I have known Scheme well for several years now and have been studying Ocaml for a few weeks. I like both languages very much and want to contrast them here. I have avoided the object portion of Ocaml so far.

The syntax of the two languages are at near opposite poles of design. Scheme programs can be easily dissected by counting parentheses whereas Caml programs require considerable knowledge of precedence of keywords. After a week Caml is easy to read.

The deeper differences are the attitudes towards type. In Scheme the primitive types are the atomic types, (number, character, string, bool, symbol), and the constructs, (pair, vector, procedure). The structures that typical Scheme programs use emerge only in the mind of the programmer, and as the Scheme program runs. By contrast a Caml compiler will not let the program out the gate until it has formed a satisfactory theory of the type that each expression of the program will assume as it runs. Caml has an explicit notion of type and type expressions that are included in some Caml programs. The Caml type notion is more restrictive than some Scheme programs practice but I have not found any important limitations yet.

Caml provides more primitive types where Scheme’s primitive types can each serve more styles. For instance my division algebra code uses a heterogeneous list to package the elements of an algebra. The emergent type of such a list is both the input and output of the Scheme function G. Scheme’s apply function conveniently binds a list of values to a list of names, making this hack convenient. Caml insists that lists be of uniform type but provides the module construct that suits the Caml version very well. Both languages allow redefinitions of familiar arithmetic operators and I exploit this. It is, after all, what algebras are about.
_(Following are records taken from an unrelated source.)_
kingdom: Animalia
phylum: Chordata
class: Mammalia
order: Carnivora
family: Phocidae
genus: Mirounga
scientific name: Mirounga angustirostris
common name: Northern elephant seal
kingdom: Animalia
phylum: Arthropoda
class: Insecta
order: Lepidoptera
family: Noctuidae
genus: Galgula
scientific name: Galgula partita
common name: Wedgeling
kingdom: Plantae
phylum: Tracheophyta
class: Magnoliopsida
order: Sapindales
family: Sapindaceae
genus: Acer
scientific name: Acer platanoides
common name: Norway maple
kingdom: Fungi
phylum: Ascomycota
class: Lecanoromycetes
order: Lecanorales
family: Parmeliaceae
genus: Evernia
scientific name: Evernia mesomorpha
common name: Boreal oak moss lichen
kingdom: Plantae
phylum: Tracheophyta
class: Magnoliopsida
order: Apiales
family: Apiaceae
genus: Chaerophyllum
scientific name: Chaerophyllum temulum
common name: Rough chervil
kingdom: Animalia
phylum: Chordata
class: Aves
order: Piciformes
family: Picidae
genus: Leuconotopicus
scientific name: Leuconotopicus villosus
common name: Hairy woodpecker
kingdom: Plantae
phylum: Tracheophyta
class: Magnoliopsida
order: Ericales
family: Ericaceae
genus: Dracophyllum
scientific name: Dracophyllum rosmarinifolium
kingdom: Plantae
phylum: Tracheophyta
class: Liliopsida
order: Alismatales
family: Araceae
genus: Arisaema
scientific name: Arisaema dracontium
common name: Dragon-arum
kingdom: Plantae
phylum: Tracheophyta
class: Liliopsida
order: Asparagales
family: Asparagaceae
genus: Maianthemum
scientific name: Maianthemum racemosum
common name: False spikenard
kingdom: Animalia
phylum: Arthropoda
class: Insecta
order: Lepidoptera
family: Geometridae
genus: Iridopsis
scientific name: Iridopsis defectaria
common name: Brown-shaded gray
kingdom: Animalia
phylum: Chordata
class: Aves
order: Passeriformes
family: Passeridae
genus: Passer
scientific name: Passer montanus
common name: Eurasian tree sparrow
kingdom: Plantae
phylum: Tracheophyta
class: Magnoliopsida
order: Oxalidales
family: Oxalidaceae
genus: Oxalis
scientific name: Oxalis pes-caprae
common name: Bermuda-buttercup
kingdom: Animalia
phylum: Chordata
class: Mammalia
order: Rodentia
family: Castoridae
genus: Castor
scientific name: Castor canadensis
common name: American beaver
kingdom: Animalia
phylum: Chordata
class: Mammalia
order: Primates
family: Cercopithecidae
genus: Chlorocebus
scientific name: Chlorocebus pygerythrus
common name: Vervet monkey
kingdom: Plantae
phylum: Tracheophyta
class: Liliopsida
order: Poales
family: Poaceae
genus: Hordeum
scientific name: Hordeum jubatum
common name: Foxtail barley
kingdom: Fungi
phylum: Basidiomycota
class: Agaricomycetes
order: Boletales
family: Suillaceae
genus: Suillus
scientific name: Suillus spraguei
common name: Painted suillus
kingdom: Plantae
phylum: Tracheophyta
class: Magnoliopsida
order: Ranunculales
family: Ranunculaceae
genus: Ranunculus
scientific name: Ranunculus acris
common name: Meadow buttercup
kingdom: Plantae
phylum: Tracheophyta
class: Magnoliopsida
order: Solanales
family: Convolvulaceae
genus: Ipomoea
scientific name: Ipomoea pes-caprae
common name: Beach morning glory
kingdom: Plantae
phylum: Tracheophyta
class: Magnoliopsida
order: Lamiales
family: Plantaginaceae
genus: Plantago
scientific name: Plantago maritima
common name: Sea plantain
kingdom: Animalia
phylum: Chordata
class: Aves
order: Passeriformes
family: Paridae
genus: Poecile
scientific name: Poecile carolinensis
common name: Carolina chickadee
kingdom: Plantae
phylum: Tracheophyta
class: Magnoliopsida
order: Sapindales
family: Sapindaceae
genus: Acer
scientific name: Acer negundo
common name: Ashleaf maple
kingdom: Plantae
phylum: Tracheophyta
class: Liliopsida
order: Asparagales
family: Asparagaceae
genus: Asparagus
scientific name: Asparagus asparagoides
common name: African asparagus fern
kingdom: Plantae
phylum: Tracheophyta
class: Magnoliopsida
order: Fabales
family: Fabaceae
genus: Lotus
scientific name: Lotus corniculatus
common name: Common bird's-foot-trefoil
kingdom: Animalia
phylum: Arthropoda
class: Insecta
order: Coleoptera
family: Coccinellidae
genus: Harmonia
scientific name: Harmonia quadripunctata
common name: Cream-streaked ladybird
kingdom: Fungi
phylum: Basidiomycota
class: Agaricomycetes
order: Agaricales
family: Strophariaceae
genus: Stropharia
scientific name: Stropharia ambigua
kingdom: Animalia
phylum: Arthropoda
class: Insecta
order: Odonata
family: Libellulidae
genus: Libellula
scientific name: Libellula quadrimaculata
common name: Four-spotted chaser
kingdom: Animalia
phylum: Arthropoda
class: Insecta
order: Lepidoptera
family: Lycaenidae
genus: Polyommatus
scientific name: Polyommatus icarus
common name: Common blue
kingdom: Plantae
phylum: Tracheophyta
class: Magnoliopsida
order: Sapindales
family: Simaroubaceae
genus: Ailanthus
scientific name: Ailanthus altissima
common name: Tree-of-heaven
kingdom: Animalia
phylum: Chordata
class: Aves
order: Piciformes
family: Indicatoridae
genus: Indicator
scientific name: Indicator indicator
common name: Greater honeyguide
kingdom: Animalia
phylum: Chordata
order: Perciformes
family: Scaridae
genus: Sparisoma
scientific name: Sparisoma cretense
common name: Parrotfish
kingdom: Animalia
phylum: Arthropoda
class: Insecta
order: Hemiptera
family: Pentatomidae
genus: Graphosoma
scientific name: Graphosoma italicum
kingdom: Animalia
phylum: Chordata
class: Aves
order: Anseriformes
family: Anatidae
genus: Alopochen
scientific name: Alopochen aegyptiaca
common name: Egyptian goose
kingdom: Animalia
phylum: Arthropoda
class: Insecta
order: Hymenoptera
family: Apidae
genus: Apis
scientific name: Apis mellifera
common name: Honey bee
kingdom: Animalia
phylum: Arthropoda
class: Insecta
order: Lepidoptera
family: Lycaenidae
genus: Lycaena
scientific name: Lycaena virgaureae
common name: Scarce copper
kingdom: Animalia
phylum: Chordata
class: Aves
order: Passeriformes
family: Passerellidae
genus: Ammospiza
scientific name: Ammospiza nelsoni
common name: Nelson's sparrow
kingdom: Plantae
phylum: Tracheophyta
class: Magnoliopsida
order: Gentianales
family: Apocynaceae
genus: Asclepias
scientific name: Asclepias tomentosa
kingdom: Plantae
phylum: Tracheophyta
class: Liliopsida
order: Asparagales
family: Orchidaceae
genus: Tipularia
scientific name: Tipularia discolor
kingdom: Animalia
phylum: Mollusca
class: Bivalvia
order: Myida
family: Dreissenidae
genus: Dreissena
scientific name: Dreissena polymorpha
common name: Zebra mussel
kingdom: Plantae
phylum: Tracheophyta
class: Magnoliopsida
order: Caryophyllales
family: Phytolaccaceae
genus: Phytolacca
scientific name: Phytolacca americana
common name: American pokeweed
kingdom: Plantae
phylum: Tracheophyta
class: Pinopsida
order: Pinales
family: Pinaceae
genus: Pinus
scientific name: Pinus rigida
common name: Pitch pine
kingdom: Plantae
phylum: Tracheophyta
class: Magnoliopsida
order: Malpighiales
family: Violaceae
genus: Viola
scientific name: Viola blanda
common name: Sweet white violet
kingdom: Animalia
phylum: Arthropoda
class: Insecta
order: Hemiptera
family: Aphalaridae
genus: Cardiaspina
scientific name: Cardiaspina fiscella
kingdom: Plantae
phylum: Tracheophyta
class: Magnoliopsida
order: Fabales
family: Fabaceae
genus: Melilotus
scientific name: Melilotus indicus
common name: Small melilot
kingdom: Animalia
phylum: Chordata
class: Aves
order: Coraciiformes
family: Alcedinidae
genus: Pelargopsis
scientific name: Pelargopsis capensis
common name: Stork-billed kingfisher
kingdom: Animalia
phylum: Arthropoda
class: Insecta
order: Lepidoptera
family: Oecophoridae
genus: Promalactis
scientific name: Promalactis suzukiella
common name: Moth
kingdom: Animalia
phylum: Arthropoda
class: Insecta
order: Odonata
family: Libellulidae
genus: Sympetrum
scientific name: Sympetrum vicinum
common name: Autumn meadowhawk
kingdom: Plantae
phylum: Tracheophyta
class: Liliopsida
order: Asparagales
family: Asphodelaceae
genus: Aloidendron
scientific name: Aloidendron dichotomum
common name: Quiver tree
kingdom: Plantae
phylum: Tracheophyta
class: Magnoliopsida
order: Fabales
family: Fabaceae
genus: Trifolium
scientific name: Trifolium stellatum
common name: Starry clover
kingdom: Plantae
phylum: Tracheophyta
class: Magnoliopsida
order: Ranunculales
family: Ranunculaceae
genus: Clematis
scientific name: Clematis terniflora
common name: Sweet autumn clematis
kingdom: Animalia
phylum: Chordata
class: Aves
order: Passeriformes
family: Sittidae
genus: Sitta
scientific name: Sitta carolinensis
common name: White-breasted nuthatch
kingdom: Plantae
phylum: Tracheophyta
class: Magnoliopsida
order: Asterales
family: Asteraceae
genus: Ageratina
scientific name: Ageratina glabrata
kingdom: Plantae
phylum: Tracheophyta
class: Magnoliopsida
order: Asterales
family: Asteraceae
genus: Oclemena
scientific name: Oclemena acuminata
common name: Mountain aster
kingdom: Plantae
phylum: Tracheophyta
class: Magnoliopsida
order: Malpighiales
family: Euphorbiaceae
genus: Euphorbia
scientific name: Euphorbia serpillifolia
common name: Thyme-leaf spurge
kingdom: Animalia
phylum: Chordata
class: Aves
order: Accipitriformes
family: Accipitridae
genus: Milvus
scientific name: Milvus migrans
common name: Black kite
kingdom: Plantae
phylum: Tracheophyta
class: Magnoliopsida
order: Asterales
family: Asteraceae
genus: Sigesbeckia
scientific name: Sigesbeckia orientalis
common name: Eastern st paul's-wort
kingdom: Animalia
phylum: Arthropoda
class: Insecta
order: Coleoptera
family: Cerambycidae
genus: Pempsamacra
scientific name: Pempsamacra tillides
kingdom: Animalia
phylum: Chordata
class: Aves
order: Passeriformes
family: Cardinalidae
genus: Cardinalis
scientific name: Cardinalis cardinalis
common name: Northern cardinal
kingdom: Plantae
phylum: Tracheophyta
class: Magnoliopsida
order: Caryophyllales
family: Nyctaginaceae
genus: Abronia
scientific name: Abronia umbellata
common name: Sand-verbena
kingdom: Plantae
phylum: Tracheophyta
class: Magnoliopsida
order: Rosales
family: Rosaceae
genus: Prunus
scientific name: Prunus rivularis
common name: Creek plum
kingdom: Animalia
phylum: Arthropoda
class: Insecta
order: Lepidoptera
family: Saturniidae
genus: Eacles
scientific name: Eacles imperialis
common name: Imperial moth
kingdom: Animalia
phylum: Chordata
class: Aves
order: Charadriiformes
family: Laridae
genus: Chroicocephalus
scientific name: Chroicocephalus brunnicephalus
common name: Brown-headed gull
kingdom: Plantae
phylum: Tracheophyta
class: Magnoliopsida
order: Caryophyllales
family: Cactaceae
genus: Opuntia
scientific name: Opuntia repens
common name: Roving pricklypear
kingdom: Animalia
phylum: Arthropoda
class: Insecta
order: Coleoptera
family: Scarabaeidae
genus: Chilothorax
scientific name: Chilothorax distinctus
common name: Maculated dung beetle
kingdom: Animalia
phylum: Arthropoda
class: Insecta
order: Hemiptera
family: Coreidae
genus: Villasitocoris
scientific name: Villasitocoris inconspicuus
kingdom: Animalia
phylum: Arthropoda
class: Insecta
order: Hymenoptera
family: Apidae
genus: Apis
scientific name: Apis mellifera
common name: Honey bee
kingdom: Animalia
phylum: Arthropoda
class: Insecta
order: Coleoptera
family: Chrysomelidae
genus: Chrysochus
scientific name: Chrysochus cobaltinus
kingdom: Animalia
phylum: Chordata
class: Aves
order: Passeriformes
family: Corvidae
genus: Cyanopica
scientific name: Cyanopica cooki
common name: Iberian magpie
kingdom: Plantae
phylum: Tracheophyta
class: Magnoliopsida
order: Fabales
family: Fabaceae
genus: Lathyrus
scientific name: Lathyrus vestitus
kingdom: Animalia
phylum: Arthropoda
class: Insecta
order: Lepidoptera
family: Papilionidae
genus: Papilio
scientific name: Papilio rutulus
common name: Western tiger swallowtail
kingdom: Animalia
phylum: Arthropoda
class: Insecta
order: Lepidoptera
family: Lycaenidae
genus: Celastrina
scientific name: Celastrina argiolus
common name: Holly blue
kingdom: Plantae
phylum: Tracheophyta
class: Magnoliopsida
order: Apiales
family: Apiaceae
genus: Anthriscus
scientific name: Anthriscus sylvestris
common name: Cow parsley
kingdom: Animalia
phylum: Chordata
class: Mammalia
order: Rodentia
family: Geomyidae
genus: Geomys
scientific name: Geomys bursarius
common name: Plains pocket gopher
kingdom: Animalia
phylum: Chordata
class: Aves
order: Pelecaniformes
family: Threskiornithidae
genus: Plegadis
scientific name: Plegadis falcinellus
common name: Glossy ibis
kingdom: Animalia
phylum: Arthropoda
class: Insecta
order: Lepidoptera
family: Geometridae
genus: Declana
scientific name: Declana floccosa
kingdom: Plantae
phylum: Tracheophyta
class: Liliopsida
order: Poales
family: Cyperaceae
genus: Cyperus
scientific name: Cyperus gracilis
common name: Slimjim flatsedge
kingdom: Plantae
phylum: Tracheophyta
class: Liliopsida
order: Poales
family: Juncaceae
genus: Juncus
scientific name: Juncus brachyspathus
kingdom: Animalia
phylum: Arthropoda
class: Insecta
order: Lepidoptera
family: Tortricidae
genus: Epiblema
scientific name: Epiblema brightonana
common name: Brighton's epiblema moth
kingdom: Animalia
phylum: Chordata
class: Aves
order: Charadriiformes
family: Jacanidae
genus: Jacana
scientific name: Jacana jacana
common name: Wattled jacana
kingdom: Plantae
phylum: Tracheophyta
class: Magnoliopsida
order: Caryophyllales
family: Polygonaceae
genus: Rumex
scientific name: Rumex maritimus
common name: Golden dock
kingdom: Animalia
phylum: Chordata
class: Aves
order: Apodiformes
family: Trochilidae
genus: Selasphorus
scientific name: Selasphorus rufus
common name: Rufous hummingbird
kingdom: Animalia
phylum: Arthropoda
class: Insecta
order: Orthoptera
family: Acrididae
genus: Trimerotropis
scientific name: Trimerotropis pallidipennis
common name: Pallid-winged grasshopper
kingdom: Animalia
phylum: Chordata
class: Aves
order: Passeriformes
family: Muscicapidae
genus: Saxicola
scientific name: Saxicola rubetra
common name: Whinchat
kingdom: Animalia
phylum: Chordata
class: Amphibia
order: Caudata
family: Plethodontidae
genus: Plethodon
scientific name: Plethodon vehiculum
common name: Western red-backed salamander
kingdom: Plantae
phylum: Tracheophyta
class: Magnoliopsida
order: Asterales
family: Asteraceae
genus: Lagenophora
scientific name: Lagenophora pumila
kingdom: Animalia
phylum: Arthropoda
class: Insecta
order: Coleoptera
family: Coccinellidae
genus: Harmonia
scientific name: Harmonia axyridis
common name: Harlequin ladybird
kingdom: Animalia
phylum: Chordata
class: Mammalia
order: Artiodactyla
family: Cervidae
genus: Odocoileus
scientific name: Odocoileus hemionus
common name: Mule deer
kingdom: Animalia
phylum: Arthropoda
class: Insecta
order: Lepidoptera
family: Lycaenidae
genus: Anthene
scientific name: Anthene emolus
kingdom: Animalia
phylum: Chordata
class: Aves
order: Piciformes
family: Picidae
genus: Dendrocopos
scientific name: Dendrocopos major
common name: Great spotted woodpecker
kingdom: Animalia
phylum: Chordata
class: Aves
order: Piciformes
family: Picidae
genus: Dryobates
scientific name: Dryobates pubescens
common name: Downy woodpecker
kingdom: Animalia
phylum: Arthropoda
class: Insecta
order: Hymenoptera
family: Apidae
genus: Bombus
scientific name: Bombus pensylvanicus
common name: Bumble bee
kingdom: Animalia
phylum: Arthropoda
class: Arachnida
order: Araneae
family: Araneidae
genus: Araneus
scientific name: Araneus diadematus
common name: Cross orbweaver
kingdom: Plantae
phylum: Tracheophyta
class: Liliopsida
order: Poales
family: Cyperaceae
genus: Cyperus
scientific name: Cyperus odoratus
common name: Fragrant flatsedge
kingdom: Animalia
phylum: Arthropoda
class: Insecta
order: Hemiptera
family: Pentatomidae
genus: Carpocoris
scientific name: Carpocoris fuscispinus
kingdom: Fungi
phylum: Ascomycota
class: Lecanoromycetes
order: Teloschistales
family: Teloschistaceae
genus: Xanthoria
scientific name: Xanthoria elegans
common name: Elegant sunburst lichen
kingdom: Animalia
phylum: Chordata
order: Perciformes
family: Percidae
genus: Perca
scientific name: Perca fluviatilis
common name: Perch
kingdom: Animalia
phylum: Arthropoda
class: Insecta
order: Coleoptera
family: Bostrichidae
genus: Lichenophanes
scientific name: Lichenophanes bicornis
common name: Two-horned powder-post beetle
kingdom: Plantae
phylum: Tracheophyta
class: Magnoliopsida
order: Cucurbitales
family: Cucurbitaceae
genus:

Here is a program that cannot be directly adapted to Caml. The pattern of the Scheme code

(let tst ((a reals)(names
   (list "reals" "complexes" "quaternions" "octonions" "sedenions" "32nions")))
(if (null? names) '() (cons (testAlg (car names) a) (tst (G a) (cdr names)))))
excerpted from here, generates types dynamically—once per recursion of tst. This does not fit in the Caml module construct. It is not important in the case at hand because there were only a few iterations of interest. The Caml version conveniently produced the 5 types at compile time.

My program to do some combinatorial topology has no type expressions in it although it has some moderately complex types. The blue text below the program fragments shows the types inferred by the compiler. Most small changes to the code, even respecting syntax rules, will cause the compiler to find type misfits.

I have not found a careful description of Caml types but bouts with the Caml compiler teaches a great deal. The Caml tuple type constructor makes a type with some definite number of members, each of some definite type, and expressions of this type may be written (a, b, c, ...) where each of the sub expressions must be of the agreed type.